The New Legislative Regulation for Mediation of Administrative Disputes in French Law

Dr. Samah Khaman
Assistant Professor of Procedural Law – Kuwait International Law School

Abstract:

We cannot disagree today regarding the problem hovering around resorting to the state’s judiciary to settle disputes in general, and administrative disputes in particular, even in the most advanced countries. Also, the importance of searching for alternative means to access justice cannot be denied as justice institutions in the state are lacking the justice sought by individuals as well as the administration.
There is no doubt that examining alternative methods for settling administrative disputes in comparative legislation, along with explaining the method of their application by courts in those countries, is extremely important, because it may contribute in one way or another to attempting to eliminate the problem of slow litigation in our Arab countries, especially in Kuwait and Egypt. Hence, we have decided to address, through this research, a new system for settling administrative disputes, which is mediation in its two types, both conventional and judicial as it was adopted by the French legislator under Law No. 1547/2016.
This paper follows the descriptive and comparative approach through which we were able to draw the principles of mediation and its theoretical features on the one hand, and clarify the practical measures taken by the Ministry of Justice and the State Council to implement this law on the other hand. Focusing on clarifying this part is a confirmation of the insufficiency of legislating laws to adopt the new means of settling disputes due to the novelty of this system and the reluctance of litigants and lawyers to resort to it.
The paper is concluded with several results, the most important of which is that the existence of arbitration or conciliation side by side with the judiciary does not at all substitute for the adoption of new methods to ensure the settlement of administrative disputes, either completely amicably through conventional mediation or even under the supervision of the judiciary by resorting to judicial mediation. However, it should be considered that the legislation of a law that allows the recourse to mediation of both types cannot change the perception of peoples who do not resort to dialogue by nature, nor can it allow the development of this new method.

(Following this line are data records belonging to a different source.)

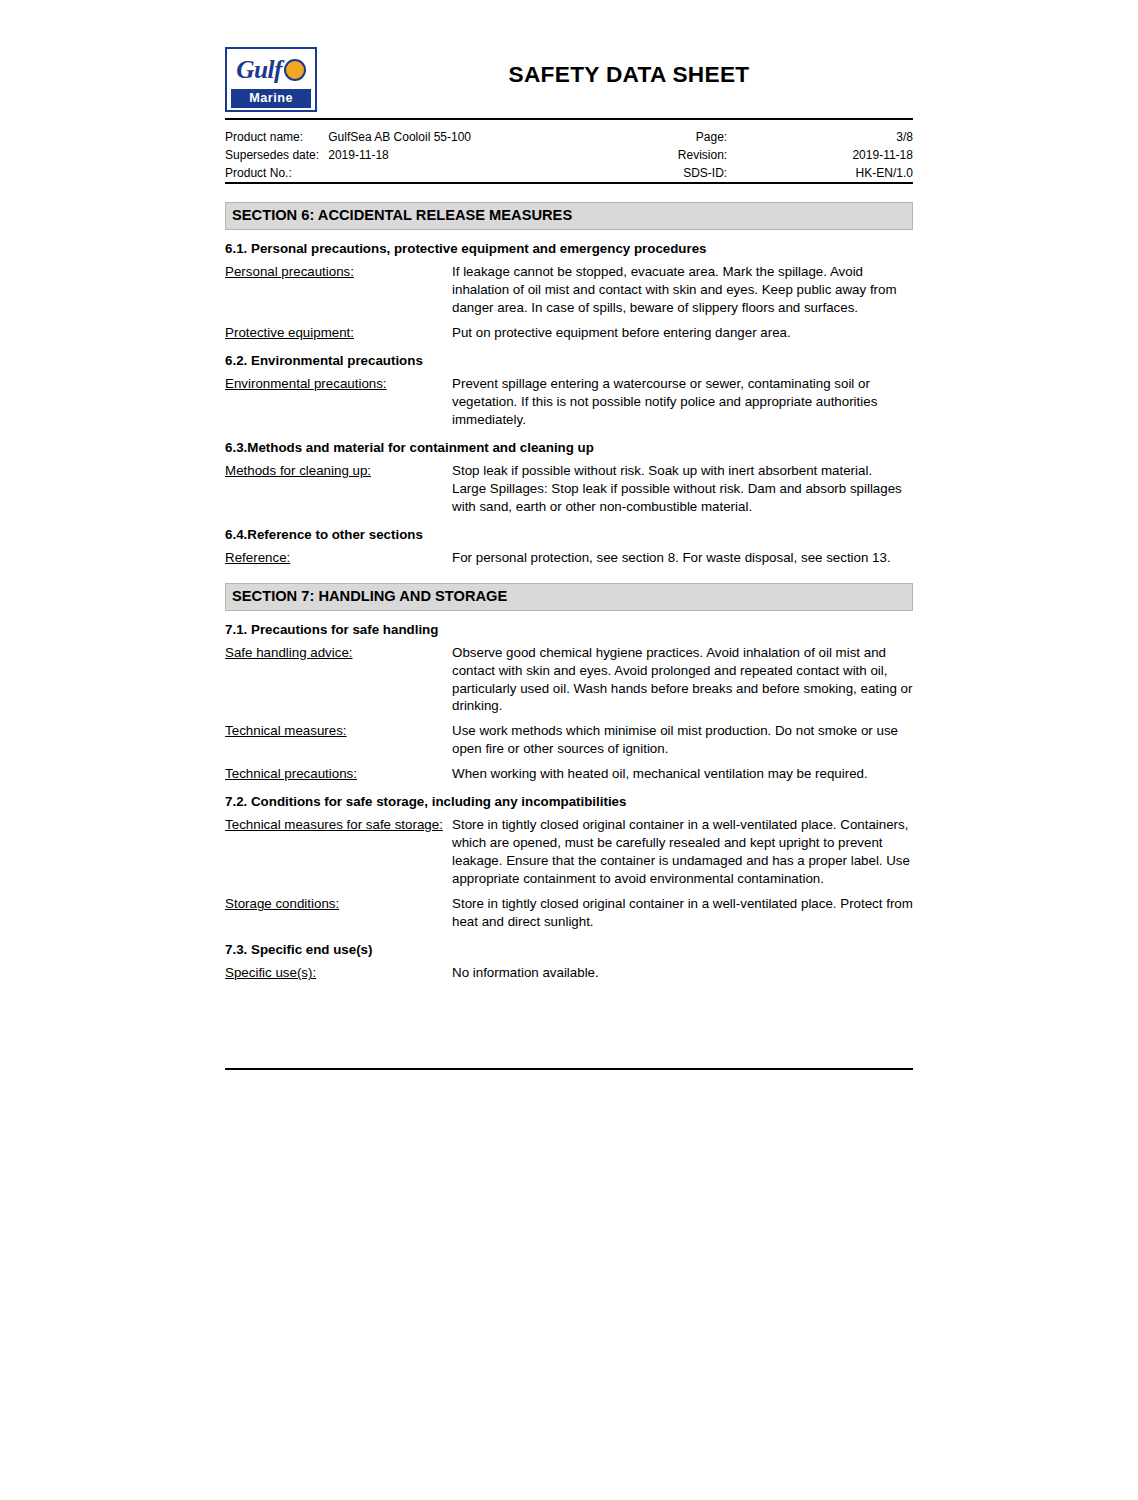Gulf
Marine
SAFETY DATA SHEET
| Product name: | GulfSea AB Cooloil 55-100 | Page: | 3/8 |
| Supersedes date: | 2019-11-18 | Revision: | 2019-11-18 |
| Product No.: | | SDS-ID: | HK-EN/1.0 |
SECTION 6: ACCIDENTAL RELEASE MEASURES
6.1. Personal precautions, protective equipment and emergency procedures
Personal precautions:
If leakage cannot be stopped, evacuate area. Mark the spillage. Avoid inhalation of oil mist and contact with skin and eyes. Keep public away from danger area. In case of spills, beware of slippery floors and surfaces.
Protective equipment:
Put on protective equipment before entering danger area.
6.2. Environmental precautions
Environmental precautions:
Prevent spillage entering a watercourse or sewer, contaminating soil or vegetation. If this is not possible notify police and appropriate authorities immediately.
6.3.Methods and material for containment and cleaning up
Methods for cleaning up:
Stop leak if possible without risk. Soak up with inert absorbent material.
Large Spillages: Stop leak if possible without risk. Dam and absorb spillages with sand, earth or other non-combustible material.
6.4.Reference to other sections
Reference:
For personal protection, see section 8. For waste disposal, see section 13.
SECTION 7: HANDLING AND STORAGE
7.1. Precautions for safe handling
Safe handling advice:
Observe good chemical hygiene practices. Avoid inhalation of oil mist and contact with skin and eyes. Avoid prolonged and repeated contact with oil, particularly used oil. Wash hands before breaks and before smoking, eating or drinking.
Technical measures:
Use work methods which minimise oil mist production. Do not smoke or use open fire or other sources of ignition.
Technical precautions:
When working with heated oil, mechanical ventilation may be required.
7.2. Conditions for safe storage, including any incompatibilities
Technical measures for safe storage:
Store in tightly closed original container in a well-ventilated place. Containers, which are opened, must be carefully resealed and kept upright to prevent leakage. Ensure that the container is undamaged and has a proper label. Use appropriate containment to avoid environmental contamination.
Storage conditions:
Store in tightly closed original container in a well-ventilated place. Protect from heat and direct sunlight.
7.3. Specific end use(s)
Specific use(s):
No information available.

This would lead to locking these laws in forgotten drawers unless jurists, the judiciary and lawyers join forces to encourage litigants to pursue this method and resort to it.
Therefore, the researcher concluded by recommending the necessity of adopting mediation to settle administrative disputes that are witnessing a remarkable increase annually in both Kuwait and Egypt while abandoning the idea of ​​sanctifying relations that are governed by administrative law and that do not affect the state’s public order, all of this while providing the legislation with developed structural and administrative organization to be applied on the ground, using the strengths and weaknesses that were elucidated from the French experience and presented in this research.

Keywords: slow litigation, alternative means, council of State, mediator, 21st century’s justice.